- Request
Pull every line containing "always" out of the listing below.

• • •

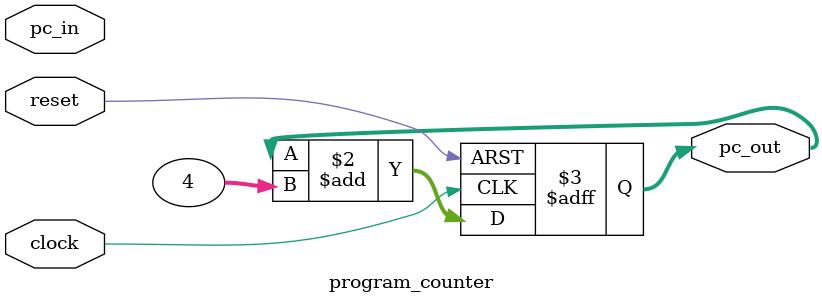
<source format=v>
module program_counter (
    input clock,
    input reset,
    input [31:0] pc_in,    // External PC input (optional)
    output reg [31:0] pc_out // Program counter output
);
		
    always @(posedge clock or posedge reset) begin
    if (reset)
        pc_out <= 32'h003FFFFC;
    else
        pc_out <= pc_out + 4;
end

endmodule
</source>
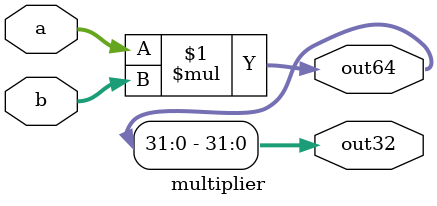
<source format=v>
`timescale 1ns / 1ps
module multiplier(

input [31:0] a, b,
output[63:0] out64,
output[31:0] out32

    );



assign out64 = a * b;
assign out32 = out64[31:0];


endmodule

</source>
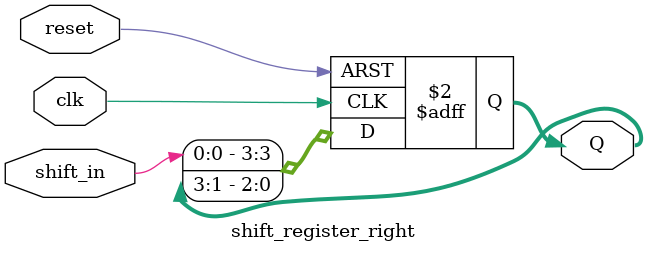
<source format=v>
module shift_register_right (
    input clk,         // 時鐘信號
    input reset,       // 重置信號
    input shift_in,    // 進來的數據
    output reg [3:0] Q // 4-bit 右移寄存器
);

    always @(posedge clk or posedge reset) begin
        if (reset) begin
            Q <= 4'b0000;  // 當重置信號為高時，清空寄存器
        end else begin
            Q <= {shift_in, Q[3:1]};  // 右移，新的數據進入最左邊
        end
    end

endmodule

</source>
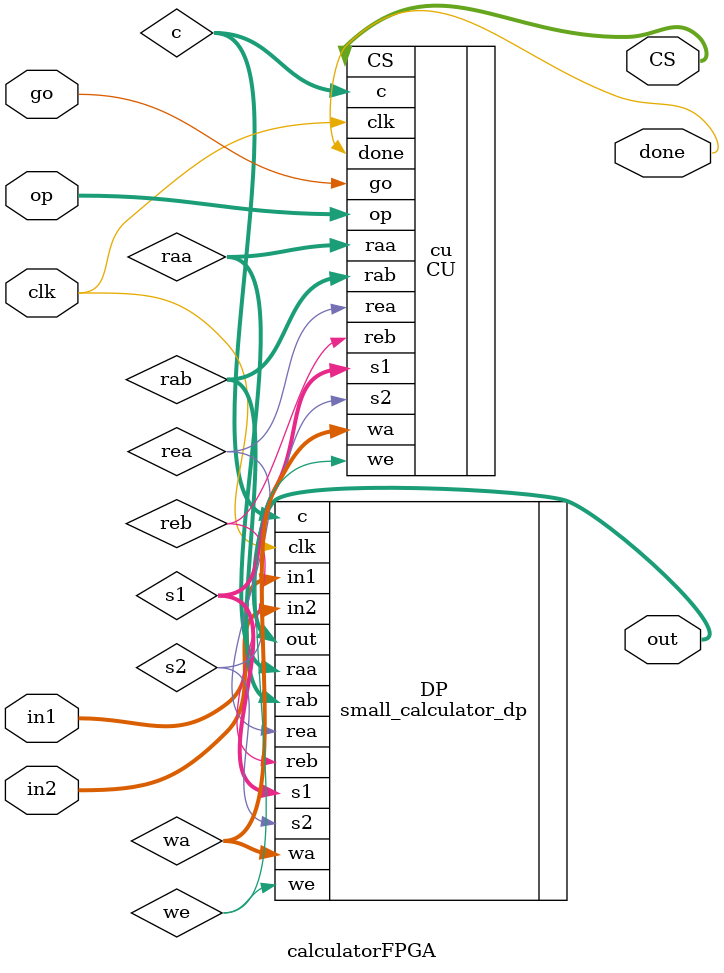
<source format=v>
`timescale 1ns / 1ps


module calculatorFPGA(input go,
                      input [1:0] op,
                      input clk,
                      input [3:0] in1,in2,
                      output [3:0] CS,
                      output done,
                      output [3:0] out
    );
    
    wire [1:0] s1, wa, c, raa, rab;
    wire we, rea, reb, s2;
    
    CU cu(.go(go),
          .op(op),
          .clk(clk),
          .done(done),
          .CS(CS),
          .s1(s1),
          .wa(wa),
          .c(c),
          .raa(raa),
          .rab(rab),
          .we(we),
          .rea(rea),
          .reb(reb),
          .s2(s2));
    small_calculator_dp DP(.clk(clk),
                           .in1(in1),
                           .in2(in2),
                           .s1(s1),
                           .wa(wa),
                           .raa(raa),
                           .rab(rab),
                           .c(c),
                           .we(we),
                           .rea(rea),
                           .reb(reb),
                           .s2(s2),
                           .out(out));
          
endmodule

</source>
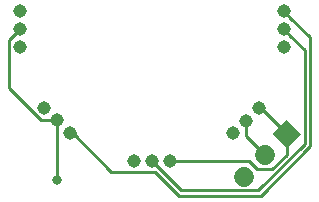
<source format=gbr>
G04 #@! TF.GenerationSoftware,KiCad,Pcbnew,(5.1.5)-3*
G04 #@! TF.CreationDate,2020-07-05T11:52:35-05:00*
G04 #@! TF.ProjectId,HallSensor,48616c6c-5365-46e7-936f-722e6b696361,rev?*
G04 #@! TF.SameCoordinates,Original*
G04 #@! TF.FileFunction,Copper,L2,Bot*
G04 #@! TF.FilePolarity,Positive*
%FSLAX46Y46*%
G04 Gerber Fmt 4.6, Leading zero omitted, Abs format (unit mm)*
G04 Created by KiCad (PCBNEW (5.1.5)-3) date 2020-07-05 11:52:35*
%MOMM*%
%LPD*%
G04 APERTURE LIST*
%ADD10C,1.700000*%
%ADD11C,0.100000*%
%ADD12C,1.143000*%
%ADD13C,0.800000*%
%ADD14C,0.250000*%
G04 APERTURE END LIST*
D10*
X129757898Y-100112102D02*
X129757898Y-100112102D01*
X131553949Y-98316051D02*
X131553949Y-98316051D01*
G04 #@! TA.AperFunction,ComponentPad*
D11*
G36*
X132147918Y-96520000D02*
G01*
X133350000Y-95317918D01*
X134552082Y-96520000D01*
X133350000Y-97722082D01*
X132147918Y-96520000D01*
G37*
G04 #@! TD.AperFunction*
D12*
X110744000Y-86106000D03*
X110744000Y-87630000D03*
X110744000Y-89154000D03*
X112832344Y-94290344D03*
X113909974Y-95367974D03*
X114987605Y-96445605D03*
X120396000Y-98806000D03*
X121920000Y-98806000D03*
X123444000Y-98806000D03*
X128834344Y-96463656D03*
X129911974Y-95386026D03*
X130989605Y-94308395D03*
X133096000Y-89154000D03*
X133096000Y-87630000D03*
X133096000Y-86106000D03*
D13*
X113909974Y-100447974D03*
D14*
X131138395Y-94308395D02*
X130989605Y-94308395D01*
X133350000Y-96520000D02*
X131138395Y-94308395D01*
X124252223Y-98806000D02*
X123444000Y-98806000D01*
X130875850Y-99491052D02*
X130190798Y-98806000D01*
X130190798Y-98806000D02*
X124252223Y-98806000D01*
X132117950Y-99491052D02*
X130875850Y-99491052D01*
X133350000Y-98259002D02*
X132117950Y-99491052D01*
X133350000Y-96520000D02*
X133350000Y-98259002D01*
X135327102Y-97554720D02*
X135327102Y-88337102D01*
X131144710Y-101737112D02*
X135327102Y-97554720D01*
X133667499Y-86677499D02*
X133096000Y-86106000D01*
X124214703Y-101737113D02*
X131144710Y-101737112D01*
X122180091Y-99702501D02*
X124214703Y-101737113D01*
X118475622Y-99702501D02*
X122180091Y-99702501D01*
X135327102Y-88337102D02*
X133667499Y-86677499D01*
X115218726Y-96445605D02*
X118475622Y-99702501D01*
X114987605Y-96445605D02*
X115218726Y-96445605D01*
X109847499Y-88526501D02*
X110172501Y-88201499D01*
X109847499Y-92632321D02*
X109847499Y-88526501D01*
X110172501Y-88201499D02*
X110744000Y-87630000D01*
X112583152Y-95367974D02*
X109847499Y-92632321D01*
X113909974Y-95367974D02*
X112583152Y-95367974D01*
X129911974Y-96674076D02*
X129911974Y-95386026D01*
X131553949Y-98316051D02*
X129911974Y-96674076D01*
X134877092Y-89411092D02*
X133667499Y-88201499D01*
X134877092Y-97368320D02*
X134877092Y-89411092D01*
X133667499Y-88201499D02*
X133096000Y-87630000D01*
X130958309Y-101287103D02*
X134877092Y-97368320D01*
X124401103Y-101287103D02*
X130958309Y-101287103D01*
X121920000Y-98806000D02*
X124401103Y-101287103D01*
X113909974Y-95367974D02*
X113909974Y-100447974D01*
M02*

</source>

• • •

- Task answer
    always @(posedge clock or posedge reset) begin
    always @(posedge clk or posedge reset) begin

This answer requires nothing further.